By the ethic of virtue, we learn that our most fundamental concern is being the best sort of person we can, such that all of our chosen actions and their consequences should be of the best quality of which we are capable. By the ethic of utility, we learn rather to concern ourselves most fundamentally with the consequences themselves, since proclaiming the best of intentions from beneath the rubble achieves nothing more than self-indulgence.
A thing in the world is so solid, after all, so confident in what it is and how it fits in creation that it doesn't even have need of personality to be maintained; it just is, like the greatest ambition of a navel-gazing monk on a mountaintop. The self, by contrast, is a slippery maze of melting walls that trembles to its core with every step you take in pursuit of its escape; it is death incarnate, this consciousness, for in all creation the only thing which may ever truly end is the conception of a thing by a mind in contemplation, and the ego is shaped by the dismissal of possibilities.
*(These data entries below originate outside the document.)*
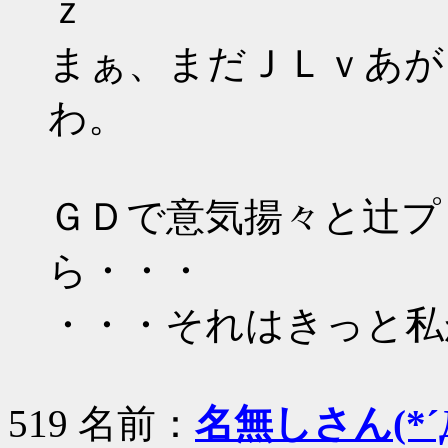
ｚ
まぁ、まだＪＬｖあが
わ。
ＧＤで意気揚々と辻プ
ら・・・
・・・それはきっと私
519 名前：
名無しさん(*´Д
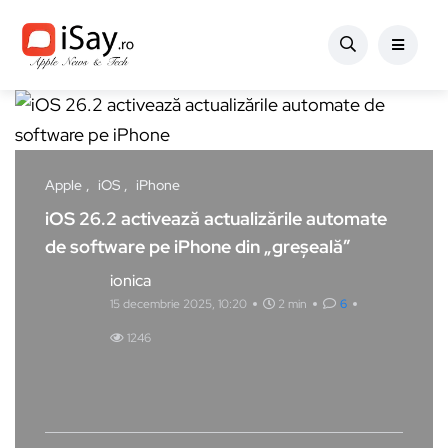
Apple
iOS
iPhone
iOS 26.2 activează actualizările automate
de software pe iPhone din „greșeală”
ionica
15 decembrie 2025, 10:20
2 min
6
1246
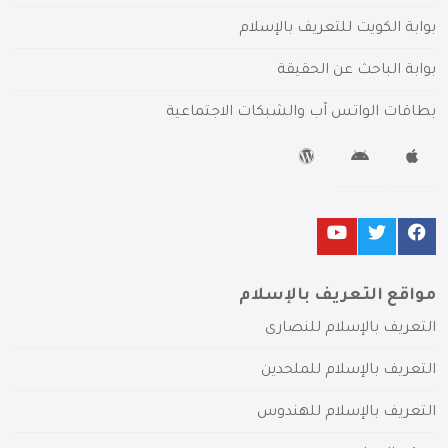
بوابة الكويت للتعريف بالإسلام
بوابة الباحث عن الحقيقة
بطاقات الواتس آب والشبكات الاجتماعية
مواقع التعريف بالإسلام
التعريف بالإسلام للنصارى
التعريف بالإسلام للملحدين
التعريف بالإسلام للهندوس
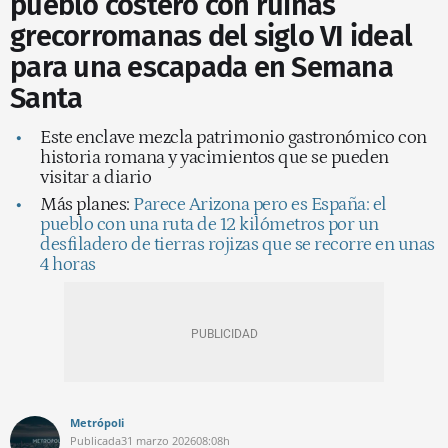
pueblo costero con ruinas
grecorromanas del siglo VI ideal
para una escapada en Semana
Santa
Este enclave mezcla patrimonio gastronómico con
historia romana y yacimientos que se pueden
visitar a diario
Más planes:
Parece Arizona pero es España: el
pueblo con una ruta de 12 kilómetros por un
desfiladero de tierras rojizas que se recorre en unas
4 horas
Metrópoli
Publicada
31 marzo 2026
08:08h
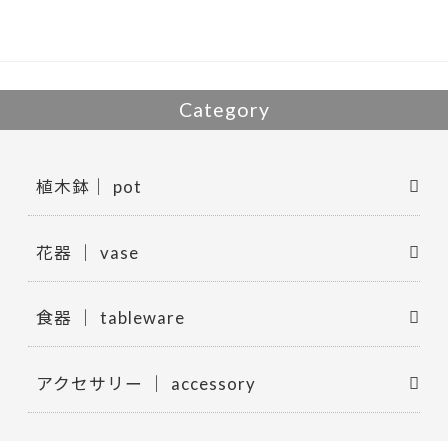
o
k
Category
植木鉢｜ pot
花器 ｜ vase
食器 ｜ tableware
アクセサリー ｜ accessory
All people will die before the scope of eternity, as every mountain will be scattered to the winds that never cease, but to prize the self over its products is not to reasonably sustain any hope of immortality. It is not that you will live forever if you never compromise, for indeed the human frame is a more fragile thing than a mountain, but rather that you will survive THIS day, that the thing your body wakes and remembers to be tomorrow will not be remembered as less than you are today, will not be disillusioned of those truths to which illusions are the lifeblood.
Investing your self in the works of the world is no shortcut to immortality, nor even a trick to protract it beyond the endurance of your flesh.  The castles of sand we build are not Us, but our memorials, the testaments to all that we've left behind us while still alive. Gravestones, grand and shiny and guaranteed to persist though the seas rise and the sun consumes us all, can still only ever say who we were.